New trailer shows that Andy Serkis' Animal Farm will have some politics in it, after all

But it'll still have all that Dreamworks-style stuff from the first two trailers, too.

New trailer shows that Andy Serkis' Animal Farm will have some politics in it, after all

If you were hoping the third trailer would be the charm for Andy Serkis’ Animal Farm adaptation—after a Seth Rogen-filled teaser and first trailer that felt more like Illumination than George Orwell—get ready to be as disappointed as Snowball’s followers. The latest glimpse of the animated film, which is scheduled to hit theaters on May 1, might be the first to indicate that the book’s satire won’t be jettisoned entirely, but it still seems way more interested in Dreamworks-style hackery than political allegory. Not that we’d necessarily expect a movie marketed to kids in the year 2026 to serve as a Trotskyist critique of Stalinism, but to shy away from the content of a book that, for eight decades, has been read almost exclusively by 12-year-olds would be pretty weird.

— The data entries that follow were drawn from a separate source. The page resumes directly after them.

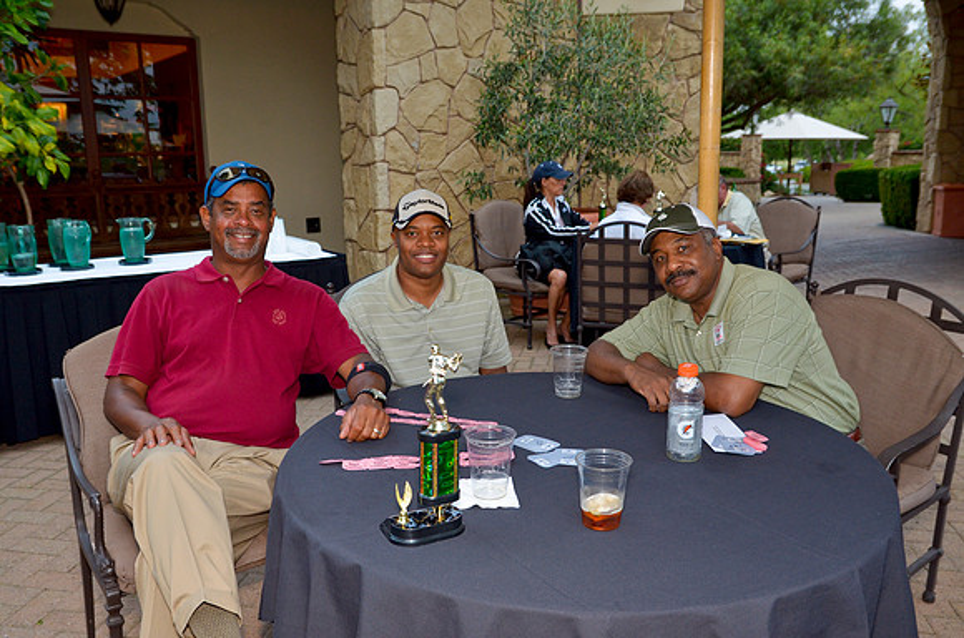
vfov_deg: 39.8
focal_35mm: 33
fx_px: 882
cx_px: 482
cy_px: 319
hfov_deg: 57.3
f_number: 4
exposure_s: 1/80
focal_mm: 22
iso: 400
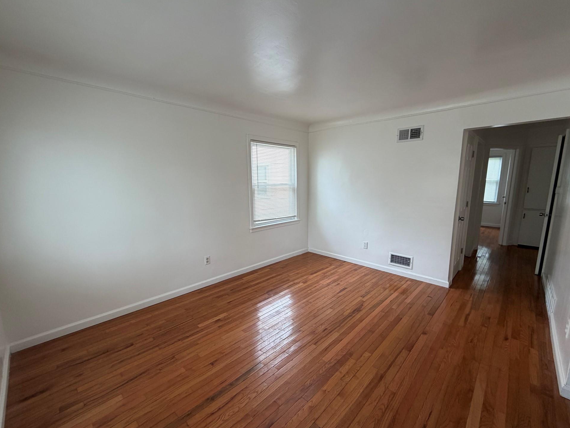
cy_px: 221
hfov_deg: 98.1
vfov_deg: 81.7
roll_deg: +1.0
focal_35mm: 15
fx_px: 247
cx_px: 293
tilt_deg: -10.6
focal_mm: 2.22
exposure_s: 1/121
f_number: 2.2
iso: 160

The new trailer shows more of Rogen’s Napoleon and his Stalinesque rise from rebellion leader to dictator than those first two sneak peeks, with enough of Orwell in there—the worker animals get less and less to eat while the pigs get greedy and spoiled (and, at some point, apparently put on ’70s-looking sportcoats)—to make you think maybe Serkis and screenwriter Nicholas Stoller know what they’re doing, after all. But then Gaten Matarazzo’s Lucky, a piglet created for the movie, seems to be set up in a heroic role that doesn’t exist in the book; it’d be just like a modern day kids movie to turn Animal Farm into a Screenwriting 101 Hero’s Journey, as if a despotic regime can be taken down by the good intentions of one true hero and not, y’know, some combination of the weight of its own corruption and a concerted effort by the masses.

Joining Rogen and Matarazzo are Kieran Culkin as Napoleon’s propaganda master Squealer, Woody Harrelson as the exploited workhorse Boxer (an actual horse, obviously), Laverne Cox as Trotsky stand-in Snowball, Jim Parsons as the sheep, Iman Vellani as Lucky’s piglet friends, Kathleen Turner as the cynical donkey Benjamin, and Glenn Close as… a billionaire CEO who wants to take over the farm. Because Animal Farm has always needed a Cruella de Vil-style villainess. The movie’s out in just a few weeks, so get your predictions in now on what ’80s pop songs will soundtrack its montages.